• **GIVEN REQUEST A**
What are all the watch model designations mentioned in the forum post?
+++ TEXT SEGMENT
# New Arrival



## knirirr (May 5, 2008)

I have just received this from Plumsteadblue via the sales forum:










It's a Citizen Cosmotron "Special" 7803A from Feb. 1974 with a very tasteful appearance and in good condition for its age. There's a copy of the instruction sheet for this watch available on the internet although it's entirely in Japanese and not accessible to the likes of Babelfish due to being a scanned image. There are some Japanese speakers at work and I've asked if they wouldn't mind translating it at some point, though whether they will get the time to do so remains to be seen.

The later Cosmotrons (not the X8) are just about the ideal watch for me at the moment so it is very pleasing to have found this one. It's sufficiently different from the 7802 I already have to be well worth getting. Apologies for the angle of the photo; Photobucket refuses to show it the right way up.
++++++
+++ MATERIAL TO PROCESS
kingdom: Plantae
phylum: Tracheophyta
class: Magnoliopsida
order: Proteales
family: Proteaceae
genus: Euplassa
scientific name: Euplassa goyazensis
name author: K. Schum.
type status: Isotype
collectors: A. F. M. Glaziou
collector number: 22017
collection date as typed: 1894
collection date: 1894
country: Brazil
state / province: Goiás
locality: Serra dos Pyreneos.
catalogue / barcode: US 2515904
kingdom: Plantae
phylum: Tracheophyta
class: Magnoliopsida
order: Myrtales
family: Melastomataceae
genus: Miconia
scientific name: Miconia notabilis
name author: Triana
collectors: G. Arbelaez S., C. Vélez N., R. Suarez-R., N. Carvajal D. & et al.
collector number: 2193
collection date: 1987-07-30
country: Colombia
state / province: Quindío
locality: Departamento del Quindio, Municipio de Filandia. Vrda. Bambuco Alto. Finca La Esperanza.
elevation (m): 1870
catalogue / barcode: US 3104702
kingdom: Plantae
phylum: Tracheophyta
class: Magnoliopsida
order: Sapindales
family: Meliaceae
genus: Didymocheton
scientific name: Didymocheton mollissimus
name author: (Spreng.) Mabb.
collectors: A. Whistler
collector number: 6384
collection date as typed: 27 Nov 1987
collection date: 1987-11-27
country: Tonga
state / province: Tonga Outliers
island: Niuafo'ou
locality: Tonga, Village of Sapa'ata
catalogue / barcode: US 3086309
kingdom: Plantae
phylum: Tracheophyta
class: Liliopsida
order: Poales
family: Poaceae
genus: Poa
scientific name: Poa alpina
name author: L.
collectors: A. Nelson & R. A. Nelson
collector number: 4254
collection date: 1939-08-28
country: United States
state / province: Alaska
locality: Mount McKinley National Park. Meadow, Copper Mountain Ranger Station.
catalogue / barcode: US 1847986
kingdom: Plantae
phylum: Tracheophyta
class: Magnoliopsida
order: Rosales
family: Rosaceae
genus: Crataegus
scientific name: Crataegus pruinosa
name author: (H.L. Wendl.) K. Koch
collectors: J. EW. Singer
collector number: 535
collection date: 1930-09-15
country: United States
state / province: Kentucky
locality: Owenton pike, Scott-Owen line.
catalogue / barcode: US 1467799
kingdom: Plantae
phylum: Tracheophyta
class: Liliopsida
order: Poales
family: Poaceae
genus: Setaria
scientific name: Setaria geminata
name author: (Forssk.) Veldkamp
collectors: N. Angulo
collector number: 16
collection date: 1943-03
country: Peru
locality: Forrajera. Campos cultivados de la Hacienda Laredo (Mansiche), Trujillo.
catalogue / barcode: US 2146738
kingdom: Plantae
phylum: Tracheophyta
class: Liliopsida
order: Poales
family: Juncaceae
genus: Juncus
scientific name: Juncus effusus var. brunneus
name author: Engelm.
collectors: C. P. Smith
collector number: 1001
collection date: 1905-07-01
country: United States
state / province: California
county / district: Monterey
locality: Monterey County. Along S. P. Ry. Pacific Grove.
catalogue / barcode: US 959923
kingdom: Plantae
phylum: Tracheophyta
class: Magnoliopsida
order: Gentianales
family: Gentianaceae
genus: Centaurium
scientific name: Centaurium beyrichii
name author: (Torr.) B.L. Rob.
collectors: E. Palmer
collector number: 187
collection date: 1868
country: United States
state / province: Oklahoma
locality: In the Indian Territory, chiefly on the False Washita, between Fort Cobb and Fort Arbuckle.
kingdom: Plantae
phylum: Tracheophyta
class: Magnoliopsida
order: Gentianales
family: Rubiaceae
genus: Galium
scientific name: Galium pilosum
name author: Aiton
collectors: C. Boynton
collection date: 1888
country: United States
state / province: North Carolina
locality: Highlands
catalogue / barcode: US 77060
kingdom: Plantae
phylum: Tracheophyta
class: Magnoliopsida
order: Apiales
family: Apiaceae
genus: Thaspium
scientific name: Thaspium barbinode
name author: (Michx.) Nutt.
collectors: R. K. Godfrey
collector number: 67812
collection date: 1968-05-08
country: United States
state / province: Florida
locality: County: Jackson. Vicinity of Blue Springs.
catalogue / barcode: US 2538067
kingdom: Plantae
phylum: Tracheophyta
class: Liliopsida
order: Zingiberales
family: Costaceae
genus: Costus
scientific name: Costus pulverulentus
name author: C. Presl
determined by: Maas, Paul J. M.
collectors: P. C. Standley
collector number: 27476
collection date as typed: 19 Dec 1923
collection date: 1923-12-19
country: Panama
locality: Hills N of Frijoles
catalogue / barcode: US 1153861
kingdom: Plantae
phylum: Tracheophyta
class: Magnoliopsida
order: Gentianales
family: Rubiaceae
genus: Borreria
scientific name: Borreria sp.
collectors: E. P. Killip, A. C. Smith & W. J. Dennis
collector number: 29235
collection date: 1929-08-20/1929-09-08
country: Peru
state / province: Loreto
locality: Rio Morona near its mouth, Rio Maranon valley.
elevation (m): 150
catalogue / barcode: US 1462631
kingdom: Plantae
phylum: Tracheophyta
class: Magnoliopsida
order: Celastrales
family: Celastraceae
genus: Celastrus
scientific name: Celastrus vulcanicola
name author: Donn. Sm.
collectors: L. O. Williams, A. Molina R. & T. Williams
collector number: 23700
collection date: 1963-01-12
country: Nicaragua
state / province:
++++++
• **GIVEN REQUEST B**
Between the lines of the listing holding "state / province: Quindío" and "family: Rosaceae", inclusive, how do those lines read when "locality" is changed to "site" and nothing else is altered? Give only those lines.

• **SOLUTION A**
- 7803A (the Citizen Cosmotron "Special")
- X8
- 7802

• **SOLUTION B**
state / province: Quindío
site: Departamento del Quindio, Municipio de Filandia. Vrda. Bambuco Alto. Finca La Esperanza.
elevation (m): 1870
catalogue / barcode: US 3104702
kingdom: Plantae
phylum: Tracheophyta
class: Magnoliopsida
order: Sapindales
family: Meliaceae
genus: Didymocheton
scientific name: Didymocheton mollissimus
name author: (Spreng.) Mabb.
collectors: A. Whistler
collector number: 6384
collection date as typed: 27 Nov 1987
collection date: 1987-11-27
country: Tonga
state / province: Tonga Outliers
island: Niuafo'ou
site: Tonga, Village of Sapa'ata
catalogue / barcode: US 3086309
kingdom: Plantae
phylum: Tracheophyta
class: Liliopsida
order: Poales
family: Poaceae
genus: Poa
scientific name: Poa alpina
name author: L.
collectors: A. Nelson & R. A. Nelson
collector number: 4254
collection date: 1939-08-28
country: United States
state / province: Alaska
site: Mount McKinley National Park. Meadow, Copper Mountain Ranger Station.
catalogue / barcode: US 1847986
kingdom: Plantae
phylum: Tracheophyta
class: Magnoliopsida
order: Rosales
family: Rosaceae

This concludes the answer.